* **WHAT YOU NEED TO DO**:
Copy the passage of the GM article that begins with the words containing "Friday, November 10, 2006" and ends with "in near future.", keeping every word as it appears.

* **SELECTED PASSAGE**:
Friday, November 10, 2006

GM technology going 'green' to challenge Toyota

Saturday, October 28, 2006
GM technology going 'green' to challenge Toyota
Automaker will make hydrogen-powered fuel cell and hybrid-electric vehicles in near future.
Jeff Green / Bloomberg News





DETROIT -- General Motors Corp., losing sales to Toyota Motor Corp., will use some of the $9 billion in savings from cost cuts this year to make vehicles that match the Japanese automaker in technology and fuel efficiency, according to people familiar with the strategy.

GM's plans include a hybrid-electric vehicle with a battery that recharges at any outlet, improved gasoline engines, hybrid versions of its Silverado pickup trucks and hydrogen-powered fuel cell models that emit only water vapor, according to sources, who didn't want to be identified because the plan isn't public.

Chief Executive Officer Rick Wagoner will outline the strategy in a speech before year's end, one of the sources said.

"GM has to change the rules of the game through new technologies because they are simply fighting to not lose share now," said Pete Hastings, a fixed-income analyst at Morgan Keegan & Co. in Memphis, Tenn. "The first and best to market will be critical for future share dominance."

Wagoner, 53, is under pressure to return the world's largest automaker to profitability after he shunned an alliance with Renault SA and Nissan Motor Co.

* **RECORDED INFORMATION**:

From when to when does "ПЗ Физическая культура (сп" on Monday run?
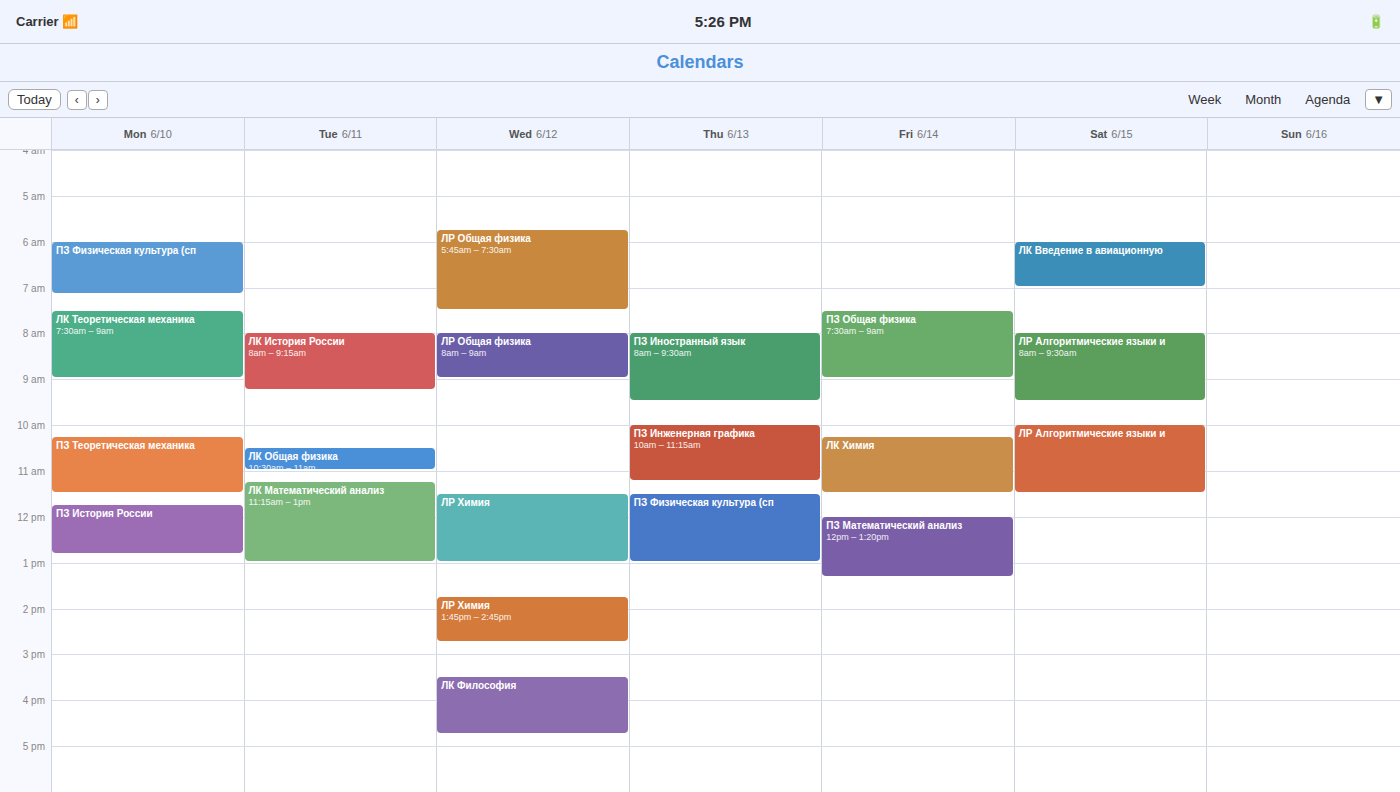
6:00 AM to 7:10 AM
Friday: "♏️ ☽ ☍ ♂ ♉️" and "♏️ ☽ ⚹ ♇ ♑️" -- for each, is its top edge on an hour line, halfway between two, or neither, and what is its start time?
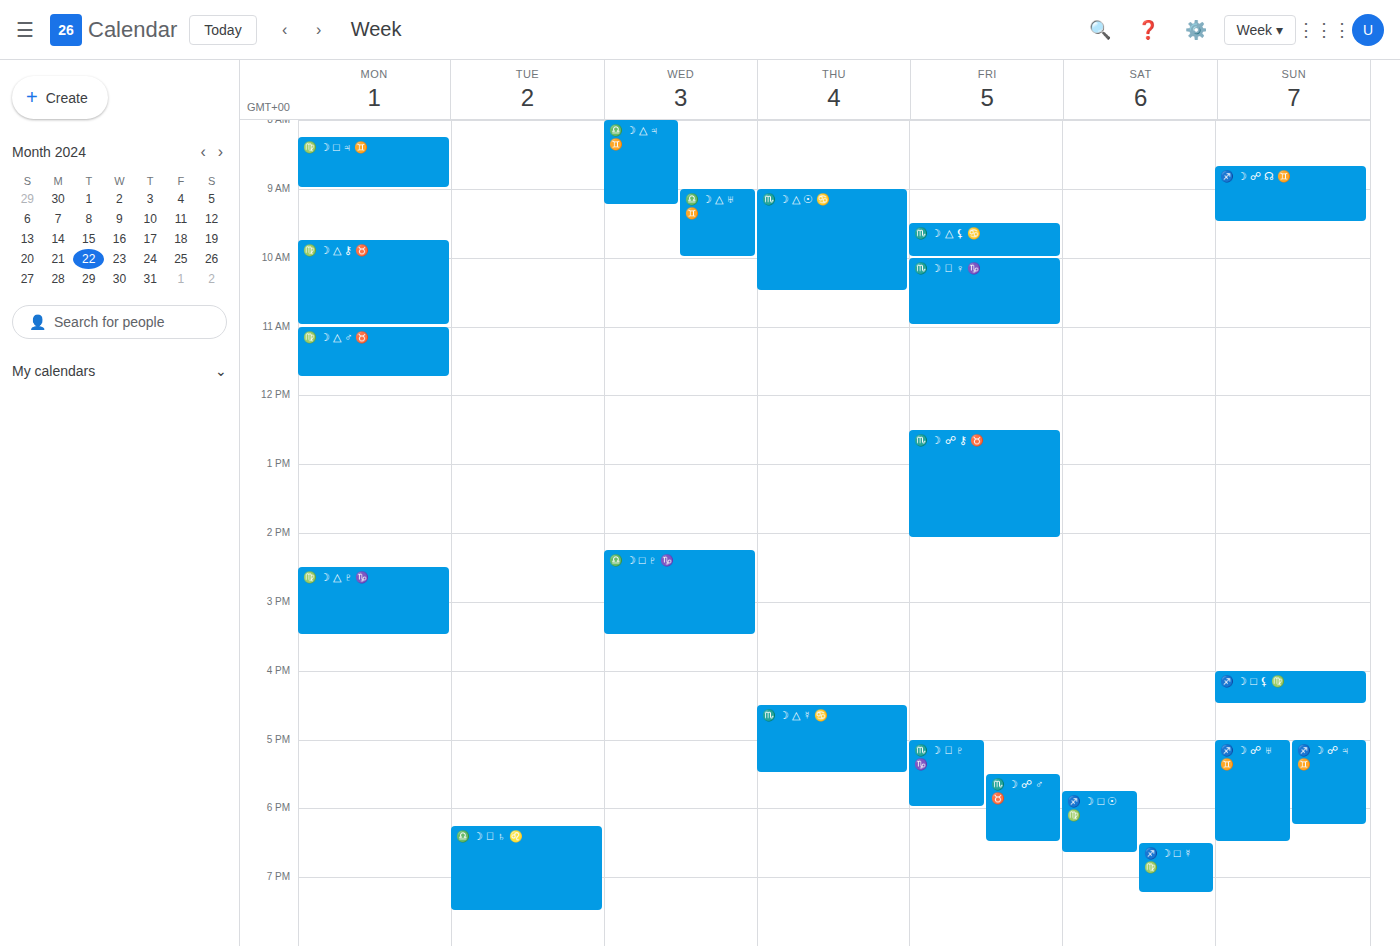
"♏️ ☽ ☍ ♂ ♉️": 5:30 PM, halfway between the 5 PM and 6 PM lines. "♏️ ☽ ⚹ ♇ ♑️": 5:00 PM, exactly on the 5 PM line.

* **RESULT OF THE EXERCISE**:
Friday, November 10, 2006

GM technology going 'green' to challenge Toyota

Saturday, October 28, 2006
GM technology going 'green' to challenge Toyota
Automaker will make hydrogen-powered fuel cell and hybrid-electric vehicles in near future.